• _Available data_

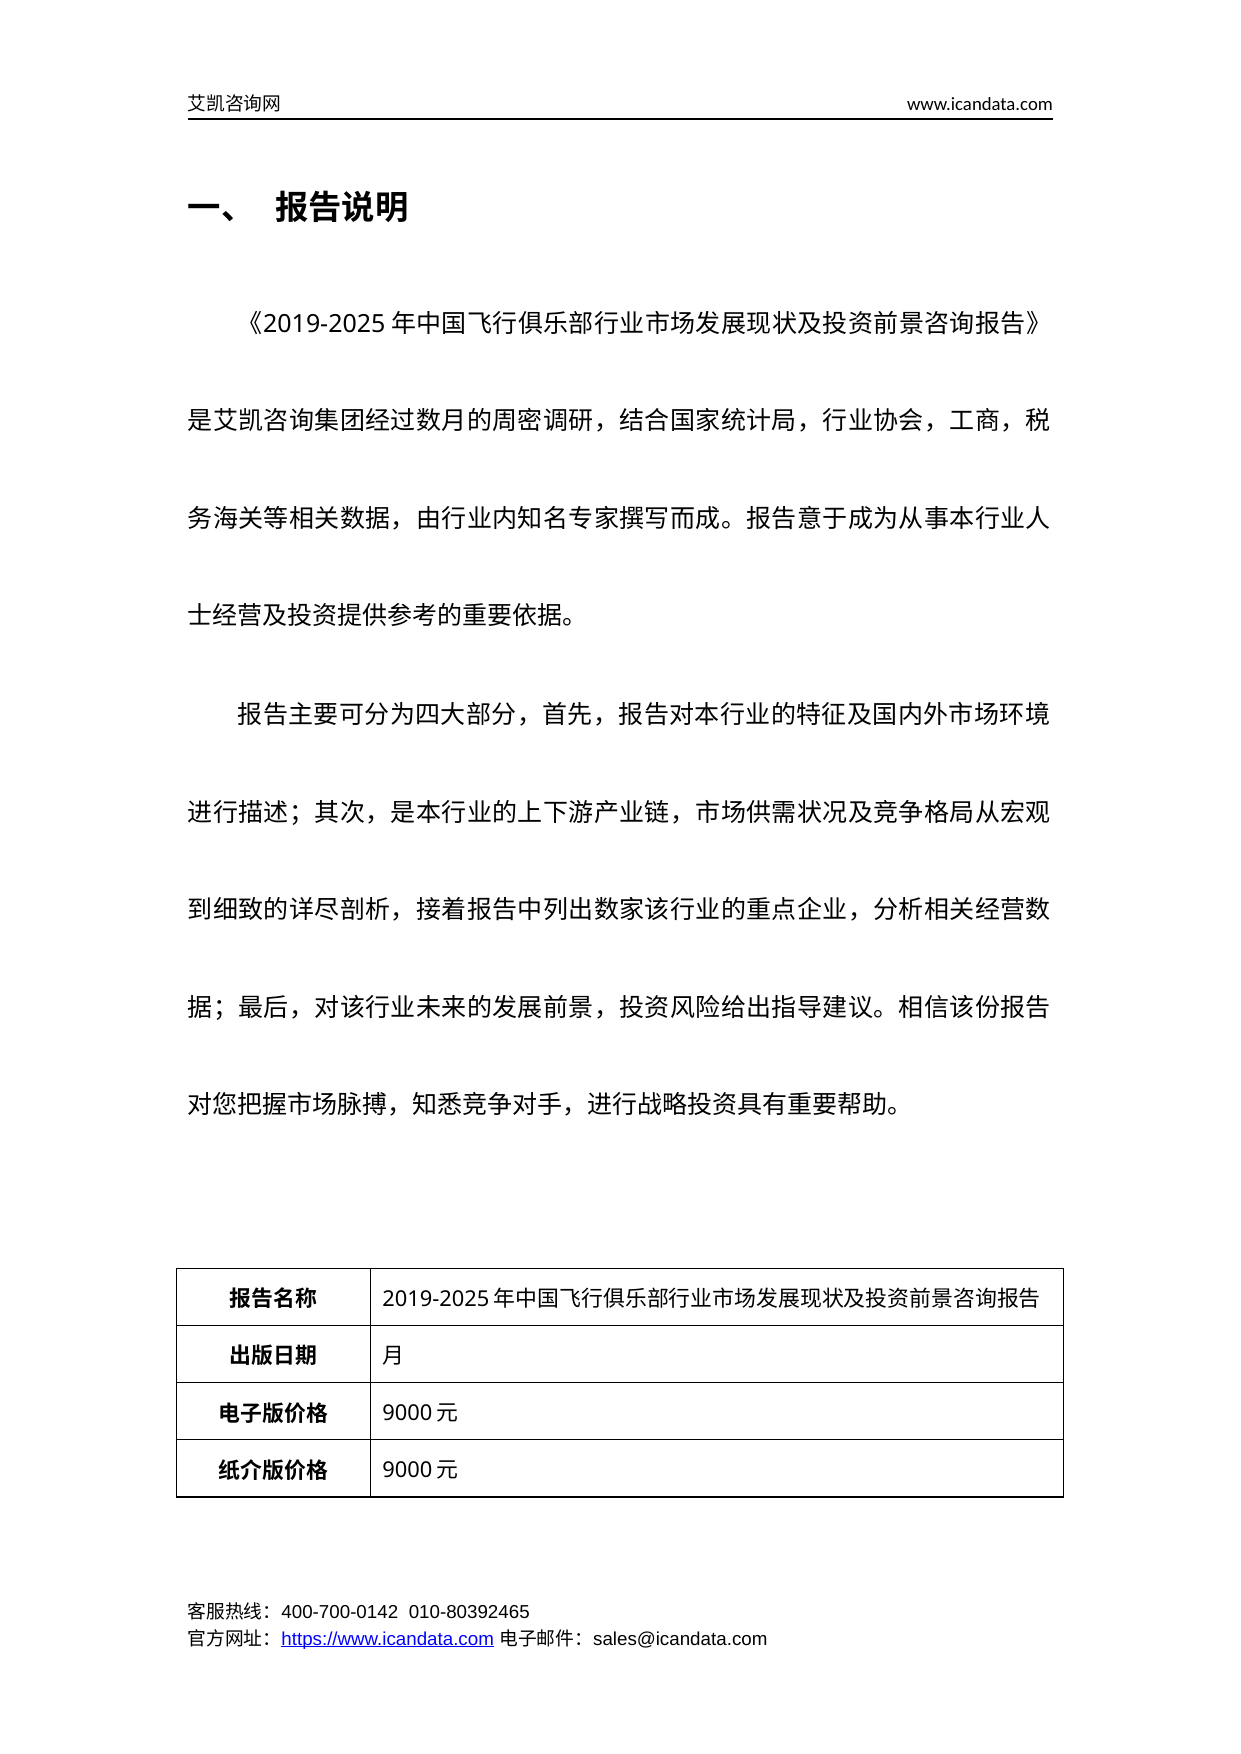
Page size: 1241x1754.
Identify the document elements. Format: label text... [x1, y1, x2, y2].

text 《2019-2025年中国飞行俱乐部行业市场发展现状及投资前景咨询报告》是艾凯咨询集团经过数月的周密调研，结合国家统计局，行业协会，工商，税务海关等相关数据，由行业内知名专家撰写而成。报告意于成为从事本行业人士经营及投资提供参考的重要依据。 [187, 289, 1053, 646]
table_cell 9000元 [371, 1383, 1063, 1439]
table_header 报告名称 [177, 1269, 370, 1325]
subtitle 报告说明 [187, 172, 1053, 237]
table_cell 出版日期 [177, 1326, 370, 1382]
table_cell 9000元 [371, 1440, 1063, 1496]
text 报告主要可分为四大部分，首先，报告对本行业的特征及国内外市场环境进行描述；其次，是本行业的上下游产业链，市场供需状况及竞争格局从宏观到细致的详尽剖析，接着报告中列出数家该行业的重点企业，分析相关经营数据；最后，对该行业未来的发展前景，投资风险给出指导建议。相信该份报告对您把握市场脉搏，知悉竞争对手，进行战略投资具有重要帮助。 [187, 681, 1053, 1136]
table_cell 纸介版价格 [177, 1440, 370, 1496]
table_cell 电子版价格 [177, 1383, 370, 1439]
table_header 2019-2025年中国飞行俱乐部行业市场发展现状及投资前景咨询报告 [371, 1269, 1063, 1325]
table_cell 月 [371, 1326, 1063, 1382]
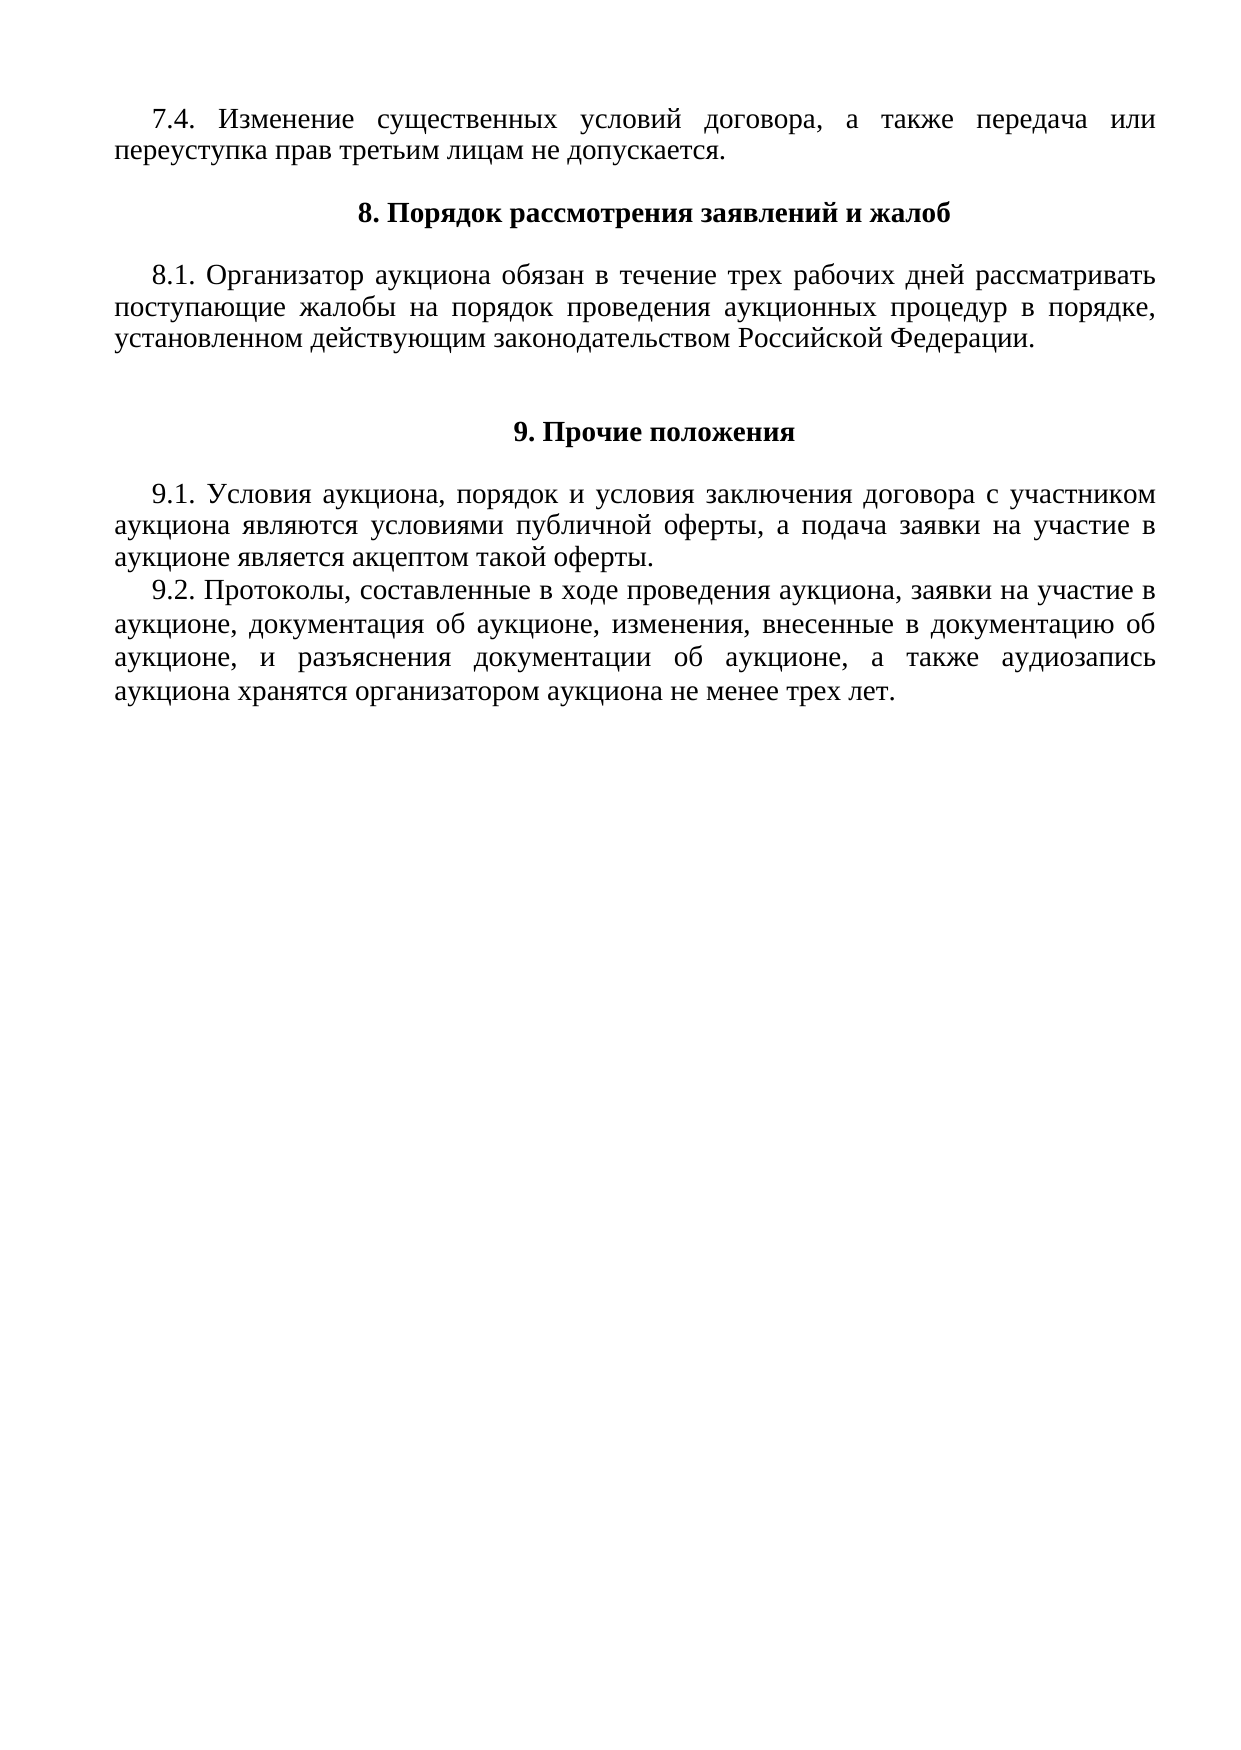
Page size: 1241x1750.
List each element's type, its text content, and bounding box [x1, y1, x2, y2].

text 9.1. Условия аукциона, порядок и условия заключения договора с участником аукциона являются условиями публичной оферты, а подача заявки на участие в аукционе является акцептом такой оферты. [114, 478, 1157, 572]
text 9.2. Протоколы, составленные в ходе проведения аукциона, заявки на участие в аукционе, документация об аукционе, изменения, внесенные в документацию об аукционе, и разъяснения документации об аукционе, а также аудиозапись аукциона хранятся организатором аукциона не менее трех лет. [114, 572, 1157, 706]
text 9. Прочие положения [114, 416, 1157, 447]
text 7.4. Изменение существенных условий договора, а также передача или переуступка прав третьим лицам не допускается. [114, 103, 1157, 166]
text 8. Порядок рассмотрения заявлений и жалоб [114, 197, 1157, 228]
text 8.1. Организатор аукциона обязан в течение трех рабочих дней рассматривать поступающие жалобы на порядок проведения аукционных процедур в порядке, установленном действующим законодательством Российской Федерации. [114, 260, 1157, 353]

• _Instruction_
Your answer should be an exact copy of the entries above, with no images included.

• _Reply_
Page size: 1241x1754.
Identify the document elements. Format: label text... [x1, y1, x2, y2].

text 《2019-2025年中国飞行俱乐部行业市场发展现状及投资前景咨询报告》是艾凯咨询集团经过数月的周密调研，结合国家统计局，行业协会，工商，税务海关等相关数据，由行业内知名专家撰写而成。报告意于成为从事本行业人士经营及投资提供参考的重要依据。 [187, 289, 1053, 646]
table_cell 9000元 [371, 1383, 1063, 1439]
table_header 报告名称 [177, 1269, 370, 1325]
subtitle 报告说明 [187, 172, 1053, 237]
table_cell 出版日期 [177, 1326, 370, 1382]
table_cell 9000元 [371, 1440, 1063, 1496]
text 报告主要可分为四大部分，首先，报告对本行业的特征及国内外市场环境进行描述；其次，是本行业的上下游产业链，市场供需状况及竞争格局从宏观到细致的详尽剖析，接着报告中列出数家该行业的重点企业，分析相关经营数据；最后，对该行业未来的发展前景，投资风险给出指导建议。相信该份报告对您把握市场脉搏，知悉竞争对手，进行战略投资具有重要帮助。 [187, 681, 1053, 1136]
table_cell 纸介版价格 [177, 1440, 370, 1496]
table_cell 电子版价格 [177, 1383, 370, 1439]
table_header 2019-2025年中国飞行俱乐部行业市场发展现状及投资前景咨询报告 [371, 1269, 1063, 1325]
table_cell 月 [371, 1326, 1063, 1382]
Page size: 1241x1750.
List each element's type, its text content, and bounding box [x1, y1, x2, y2].

text 9.1. Условия аукциона, порядок и условия заключения договора с участником аукциона являются условиями публичной оферты, а подача заявки на участие в аукционе является акцептом такой оферты. [114, 478, 1157, 572]
text 9.2. Протоколы, составленные в ходе проведения аукциона, заявки на участие в аукционе, документация об аукционе, изменения, внесенные в документацию об аукционе, и разъяснения документации об аукционе, а также аудиозапись аукциона хранятся организатором аукциона не менее трех лет. [114, 572, 1157, 706]
text 9. Прочие положения [114, 416, 1157, 447]
text 7.4. Изменение существенных условий договора, а также передача или переуступка прав третьим лицам не допускается. [114, 103, 1157, 166]
text 8. Порядок рассмотрения заявлений и жалоб [114, 197, 1157, 228]
text 8.1. Организатор аукциона обязан в течение трех рабочих дней рассматривать поступающие жалобы на порядок проведения аукционных процедур в порядке, установленном действующим законодательством Российской Федерации. [114, 260, 1157, 353]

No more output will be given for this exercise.